Passage: Mark 1:1-14
Speaker: Steve Hands
Coming Home
“Headed home.” Home evokes images of warmth, safety, love, and comfort foods. When I returned home after college, I still remember the satisfying of my mother’s ddaenjjang-jigae(soybean soup) that no amount of pizza and pasta could ever satisfy. God leads his people out of slavery to adopt us as his children to bring us home in the Exodus, and this story is retold in the gospels as Jesus leads his people out of slavery to sin to be adopted by the Father and bring us home. Before we begin our journey through the Exodus next week, we will look at Mark 1:1–14 and see how the themes from the Exodus shape the story of Mark’s gospel. Specifically I want to invite you to journey from slavery to the Father and into the Kingdom.

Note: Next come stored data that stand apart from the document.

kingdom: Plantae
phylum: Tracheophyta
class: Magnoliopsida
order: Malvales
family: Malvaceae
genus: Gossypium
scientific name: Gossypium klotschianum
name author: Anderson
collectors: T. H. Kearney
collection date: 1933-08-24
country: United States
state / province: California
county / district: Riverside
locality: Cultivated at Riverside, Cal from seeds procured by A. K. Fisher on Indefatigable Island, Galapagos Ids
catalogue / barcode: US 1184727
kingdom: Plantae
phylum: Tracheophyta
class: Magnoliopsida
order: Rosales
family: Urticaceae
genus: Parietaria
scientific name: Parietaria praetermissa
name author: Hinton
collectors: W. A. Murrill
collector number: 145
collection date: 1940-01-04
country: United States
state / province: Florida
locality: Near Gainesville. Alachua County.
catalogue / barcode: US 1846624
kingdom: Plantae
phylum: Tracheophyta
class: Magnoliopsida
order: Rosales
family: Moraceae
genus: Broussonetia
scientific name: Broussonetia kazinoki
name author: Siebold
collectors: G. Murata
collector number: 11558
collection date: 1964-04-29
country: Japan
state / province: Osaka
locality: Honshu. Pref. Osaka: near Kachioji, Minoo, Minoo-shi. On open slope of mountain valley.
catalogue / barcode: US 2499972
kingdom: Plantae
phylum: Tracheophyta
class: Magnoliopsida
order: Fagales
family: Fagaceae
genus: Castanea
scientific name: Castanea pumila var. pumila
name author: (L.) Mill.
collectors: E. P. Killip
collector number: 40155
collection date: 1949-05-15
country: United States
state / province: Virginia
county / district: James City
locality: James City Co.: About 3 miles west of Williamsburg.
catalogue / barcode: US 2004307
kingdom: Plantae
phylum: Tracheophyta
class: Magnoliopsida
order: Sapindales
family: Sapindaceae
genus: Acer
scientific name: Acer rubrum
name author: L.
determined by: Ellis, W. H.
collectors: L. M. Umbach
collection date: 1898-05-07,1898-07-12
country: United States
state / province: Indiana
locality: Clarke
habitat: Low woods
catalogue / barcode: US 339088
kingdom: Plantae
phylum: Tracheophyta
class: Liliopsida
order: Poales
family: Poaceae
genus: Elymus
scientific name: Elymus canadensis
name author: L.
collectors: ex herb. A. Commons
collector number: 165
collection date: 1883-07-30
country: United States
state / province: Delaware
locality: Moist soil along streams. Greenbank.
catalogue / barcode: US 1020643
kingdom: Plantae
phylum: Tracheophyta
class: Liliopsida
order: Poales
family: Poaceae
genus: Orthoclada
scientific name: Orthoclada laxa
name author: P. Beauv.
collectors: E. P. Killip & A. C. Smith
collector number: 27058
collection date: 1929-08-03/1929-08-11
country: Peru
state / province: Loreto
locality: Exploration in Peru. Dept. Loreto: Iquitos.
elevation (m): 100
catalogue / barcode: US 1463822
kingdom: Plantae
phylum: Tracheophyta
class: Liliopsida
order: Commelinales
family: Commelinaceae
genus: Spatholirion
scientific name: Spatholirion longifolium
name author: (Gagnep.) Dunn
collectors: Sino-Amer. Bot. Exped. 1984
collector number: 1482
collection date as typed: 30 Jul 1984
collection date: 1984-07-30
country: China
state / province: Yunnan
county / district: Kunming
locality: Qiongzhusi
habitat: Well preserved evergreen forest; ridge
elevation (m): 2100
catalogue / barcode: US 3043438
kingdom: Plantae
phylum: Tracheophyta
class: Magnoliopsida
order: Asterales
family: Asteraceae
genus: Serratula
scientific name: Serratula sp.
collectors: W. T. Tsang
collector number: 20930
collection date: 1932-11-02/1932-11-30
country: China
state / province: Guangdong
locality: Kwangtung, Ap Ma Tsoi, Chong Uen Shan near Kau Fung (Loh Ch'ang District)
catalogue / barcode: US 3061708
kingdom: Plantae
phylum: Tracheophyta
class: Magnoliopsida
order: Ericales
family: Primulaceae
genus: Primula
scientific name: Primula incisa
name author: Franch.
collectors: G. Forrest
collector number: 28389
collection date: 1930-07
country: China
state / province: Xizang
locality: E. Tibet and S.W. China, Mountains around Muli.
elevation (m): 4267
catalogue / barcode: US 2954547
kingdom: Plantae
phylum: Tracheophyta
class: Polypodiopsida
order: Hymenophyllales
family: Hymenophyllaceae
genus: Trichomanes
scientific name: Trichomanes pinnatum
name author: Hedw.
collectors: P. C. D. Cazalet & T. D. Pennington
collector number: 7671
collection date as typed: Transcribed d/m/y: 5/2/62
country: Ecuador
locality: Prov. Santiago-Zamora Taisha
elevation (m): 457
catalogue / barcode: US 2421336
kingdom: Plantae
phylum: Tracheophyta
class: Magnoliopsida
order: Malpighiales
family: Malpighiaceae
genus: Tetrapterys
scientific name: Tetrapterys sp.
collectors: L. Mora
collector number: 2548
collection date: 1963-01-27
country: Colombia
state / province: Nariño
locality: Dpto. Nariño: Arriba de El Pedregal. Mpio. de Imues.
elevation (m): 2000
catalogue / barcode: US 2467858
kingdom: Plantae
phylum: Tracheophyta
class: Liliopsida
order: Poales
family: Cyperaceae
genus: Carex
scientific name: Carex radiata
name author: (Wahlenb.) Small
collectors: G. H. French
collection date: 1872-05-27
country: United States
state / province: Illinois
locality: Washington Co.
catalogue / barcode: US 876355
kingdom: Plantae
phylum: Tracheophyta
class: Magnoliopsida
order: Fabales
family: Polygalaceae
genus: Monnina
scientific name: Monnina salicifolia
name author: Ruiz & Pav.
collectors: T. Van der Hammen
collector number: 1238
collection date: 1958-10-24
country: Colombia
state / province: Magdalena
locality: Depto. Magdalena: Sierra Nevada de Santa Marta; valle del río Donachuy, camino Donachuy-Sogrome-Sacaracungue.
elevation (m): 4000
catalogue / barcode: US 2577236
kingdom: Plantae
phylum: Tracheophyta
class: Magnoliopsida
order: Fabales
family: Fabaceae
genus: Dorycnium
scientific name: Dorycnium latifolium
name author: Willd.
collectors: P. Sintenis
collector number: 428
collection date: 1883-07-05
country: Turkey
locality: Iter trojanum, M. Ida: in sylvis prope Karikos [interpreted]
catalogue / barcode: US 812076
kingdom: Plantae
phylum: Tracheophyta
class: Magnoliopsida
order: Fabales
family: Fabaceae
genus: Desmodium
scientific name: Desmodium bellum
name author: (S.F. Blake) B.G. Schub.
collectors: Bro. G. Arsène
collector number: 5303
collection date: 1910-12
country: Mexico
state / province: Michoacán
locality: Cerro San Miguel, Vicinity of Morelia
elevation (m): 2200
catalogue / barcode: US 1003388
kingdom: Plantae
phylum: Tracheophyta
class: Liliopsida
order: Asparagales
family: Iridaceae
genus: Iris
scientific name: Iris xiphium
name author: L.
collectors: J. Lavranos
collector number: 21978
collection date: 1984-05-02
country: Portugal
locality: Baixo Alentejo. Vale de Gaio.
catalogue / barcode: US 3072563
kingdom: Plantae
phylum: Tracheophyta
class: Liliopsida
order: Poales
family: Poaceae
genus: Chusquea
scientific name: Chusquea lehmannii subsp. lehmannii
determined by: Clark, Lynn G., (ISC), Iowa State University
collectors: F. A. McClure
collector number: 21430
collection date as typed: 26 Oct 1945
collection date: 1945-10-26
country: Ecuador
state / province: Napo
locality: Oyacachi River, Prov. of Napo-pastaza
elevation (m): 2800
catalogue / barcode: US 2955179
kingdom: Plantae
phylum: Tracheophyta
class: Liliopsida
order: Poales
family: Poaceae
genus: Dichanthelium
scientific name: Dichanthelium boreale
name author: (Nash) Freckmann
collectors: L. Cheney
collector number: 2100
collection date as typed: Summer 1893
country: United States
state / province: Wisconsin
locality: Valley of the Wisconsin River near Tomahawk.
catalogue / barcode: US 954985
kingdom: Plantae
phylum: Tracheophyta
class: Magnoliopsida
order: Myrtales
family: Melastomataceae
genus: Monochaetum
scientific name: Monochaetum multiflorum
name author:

First we see a journey from slavery(Mark 1:1–8). Mark draws from Isaiah’s language of a new Exodus, where Israel’s journey out of exile is understood as a second Exodus. Yet this journey out of exile is reinterpreted as a journey out of slavery to sin. And the gospel, the good news of Jesus Christ, begins when we journey through the wilderness to be baptized by John for a repentance from sins. Similarly we must all begin our journey. We must refuse to settle for slavery to sin but journey from slavery to the place where we confess our sins in the wilderness.
Yet this journey from slavery is to the Father(Mark 1:9–11). Just as Israel is adopted as the firstborn son of God at the Exodus (Exod 4:22), so Jesus, the new Israel, is adopted as the beloved Son of God in the wilderness (Mark 1:11). Similarly we are invited not only to a journey from slavery but a journey to the Father. We must know that we are beloved sons and daughter in whom the Father delights. This status is not earned but given as a gift by grace.
And we journey from slavery to the Father and into the Kingdom (Mark 1:12–14). Just as Israel journeyed from slavery through the wilderness for forty years and into the Promised Land and reign of God, so Jesus journeyed through the wilderness for forty days (1:13) and into the reign of God and the invitation to the kingdom (1:14).
So what? When we see how Mark uses the story of Exodus to tell the story of Jesus, we see that we ourselves are invited into that story. Exodus is not simply somebody else’s story; this is our story as well. Let us step into this journey from slavery to the Father and into the realities of the Kingdom of God.